Recommendation for good duplicate finder / cleaner

jrmwalsh · April 17, 2020, 9:57am

I am looking for a good duplicate file finder that will run in Linux, that can read and locate duplicate files on external drives formatted with FAT32, NTFS, or Apples HFS+ file systems.
I can do this job under Windows using Duplicate Cleaner, but I have not been able to find a good Linux equivalent.
I need the duplicate finder to be able to export the list of duplicate files that it finds as a csv/txt file.
It also needs to be able to handle filenames in HFS+ that have commas, slashes, colons, semicolons and other odd (normally illegal) characters in them.
I don’t use these crazy characters but I often have to clean up drives and delete duplicates for other people who do not obey good filename etiquette.
It needs to be able to handle filesystems that contain up to a million or so files.
There are some excellent duplicate file finders in Windows that do this job. One example is Duplicate Cleaner, available from here:
https://www.digitalvolcano.co.uk/index.html
However, I would like to be able to do this job in Linux Mint if it can be done as easily as in Windows. It is tasks like this that have prevented me from swapping entirely to Linux.

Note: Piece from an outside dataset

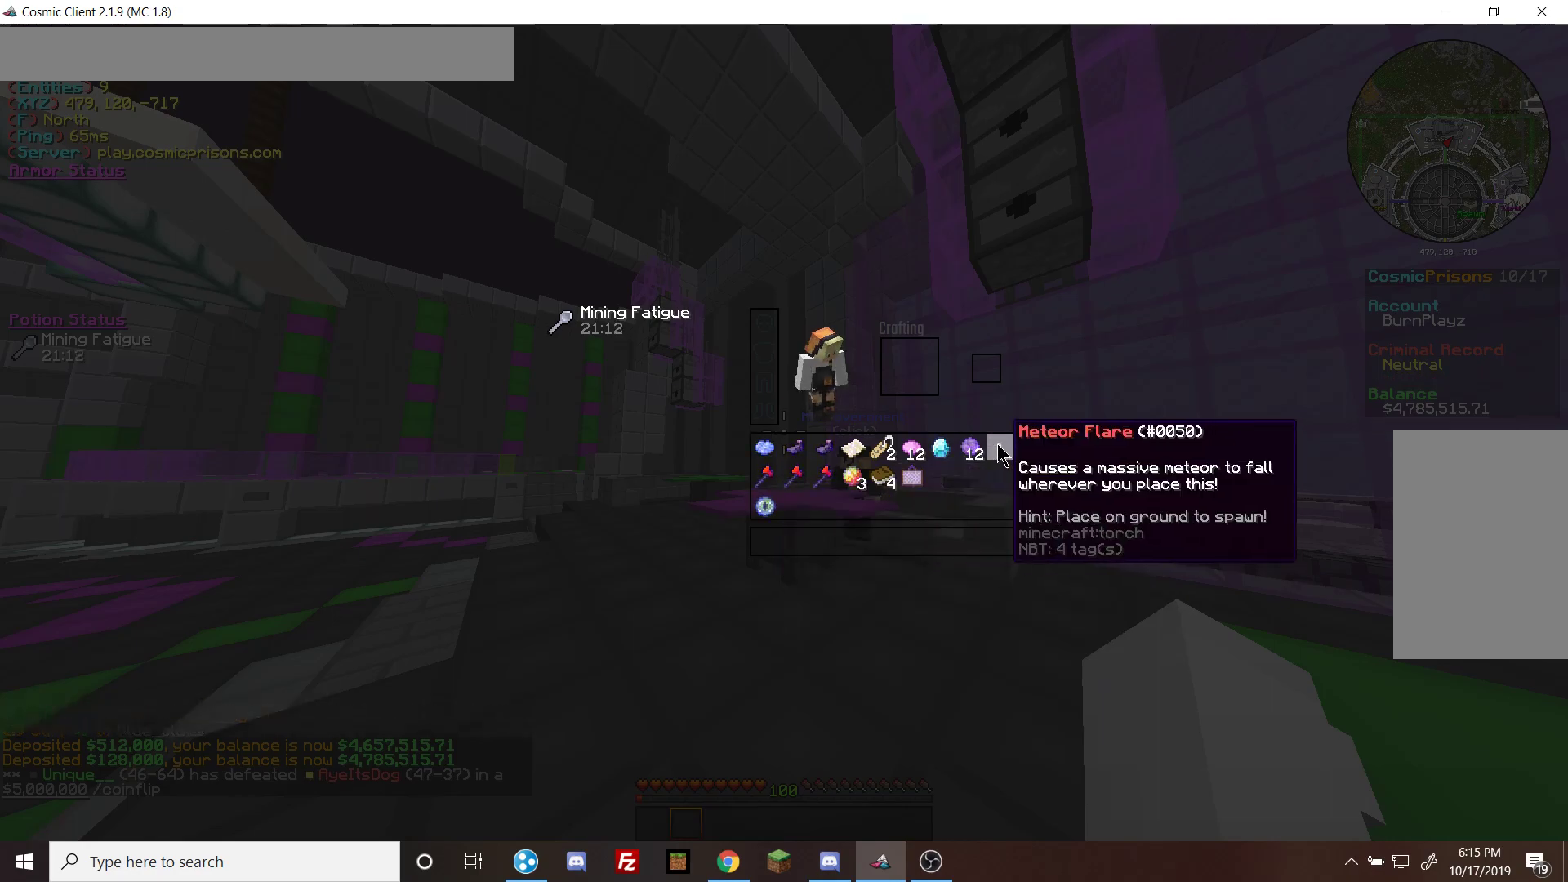
{"keys": [], "mouse": [], "events": []}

I use Windows and Linux but there is one job that I do in WIndows that I have not been able to find a good equivalent for in Linux.

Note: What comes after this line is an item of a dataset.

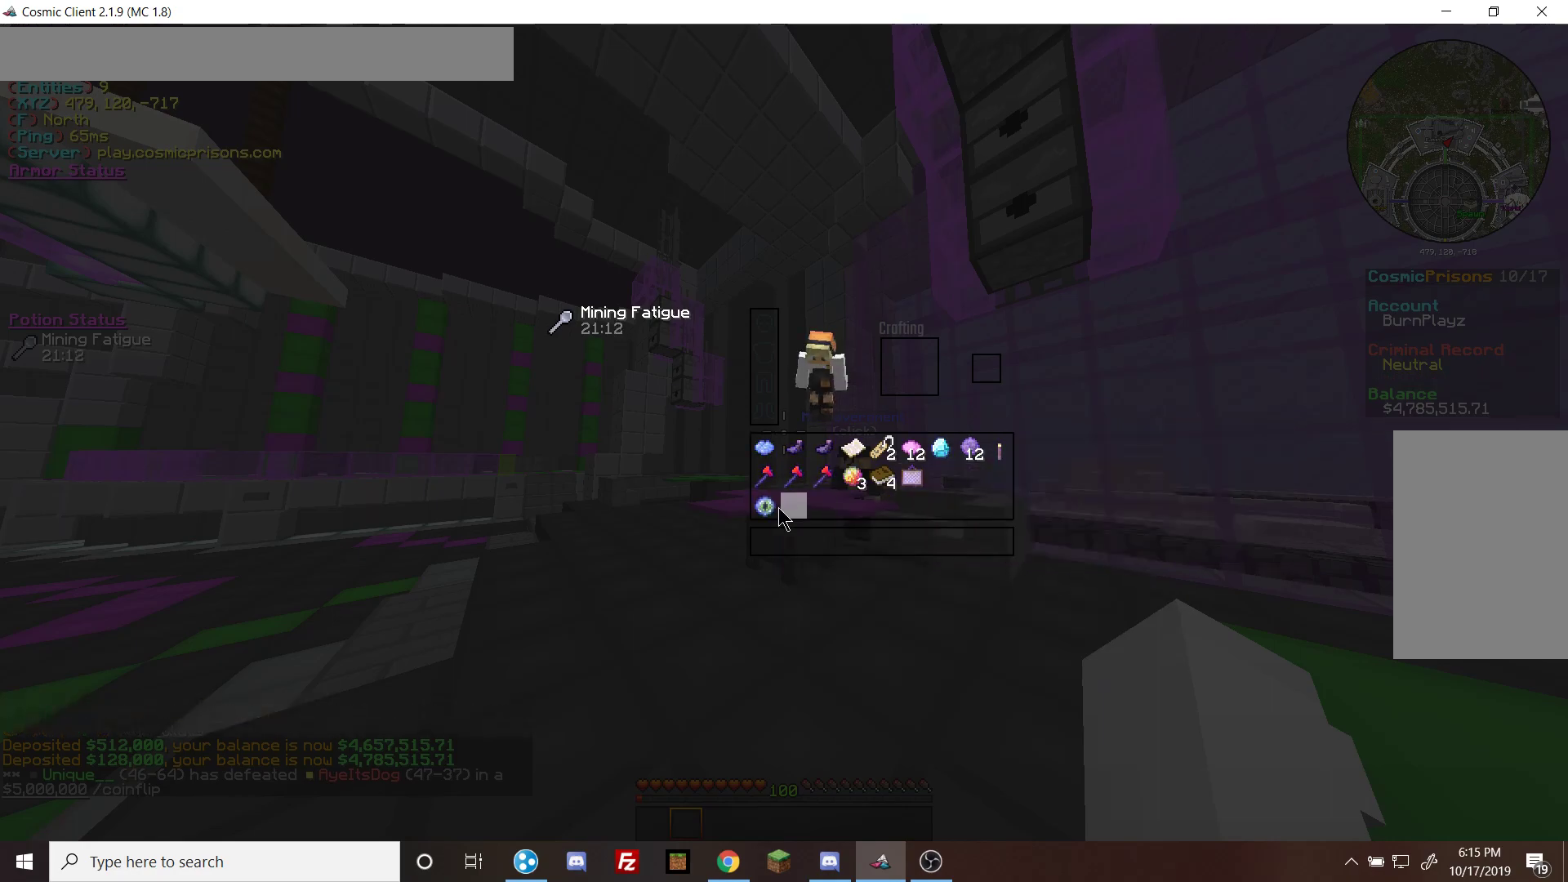
{"keys": ["w"], "mouse": [], "events": [[467, "w", "down"]]}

Akito · April 17, 2020, 10:03am

Could you describe what features the duplicate finders you found for Linux lack?

jrmwalsh · April 17, 2020, 10:10am

No. Sorry. It would not be a good use of our time to describe what features the various Linux file finders lack.
What I am looking for is a recommendation for a Linux file finder that is able to do the things that I have described above.
If you can recommend one (or two) I will gladly try them out.

Akito · April 17, 2020, 10:12am

I was trying to understand what features you need that those duplicate finders do not offer. The features you requested seem pretty normal and should be handled by any duplicate finder. That’s why I asked what lacks in the software you found.

https://www.tecmint.com/find-and-delete-duplicate-files-in-linux/

jrmwalsh · April 17, 2020, 10:40am

Thanks. I had a look at that link and I’ll try DupeGuru and FSLint, however I’m pretty sure I tried them both about a year ago and they did not satisfy my needs. I don’t remember now what their limitations were, but I think they could not read all of the files in an HFS+ file system if the filenames, or folder names contained commas or slashes. I run into this problem often when I’m cleaning up old Mac Time-Machine backups from Macs that have been disposed of. Or different backups on different drives of the same Mac. They are difficult to deal with.
The most common need I have is when I have 8-10 old external USB drives that have various chaotic backup sets on them and I just need to check if all the files on (for example) drive A are also present on drive B, and if so then delete all files on Drive A if there is a copy of them on Drive B.
I need the duplicate finder to locate the duplicates and output the results as a csv or txt file.
I then use a macro that I have written to sort through the list of duplicates and delete the files from Drive A if there is a copy of the file on Drive B.
It is common for me to have results where I need to delete 500,000 files or more from one of the drives. It would take an impossibly long time to do that manually even if I could delete one every 5 seconds or so. Therefore I need an absolutely bullet-proof, reliable, automatic method of looking through each group of files and selecting which files need to be deleted. My macro does this even though it might take a hour or two.
I’ll try DupeGuru and FSLint again but I don’t think they were adequate for my needs.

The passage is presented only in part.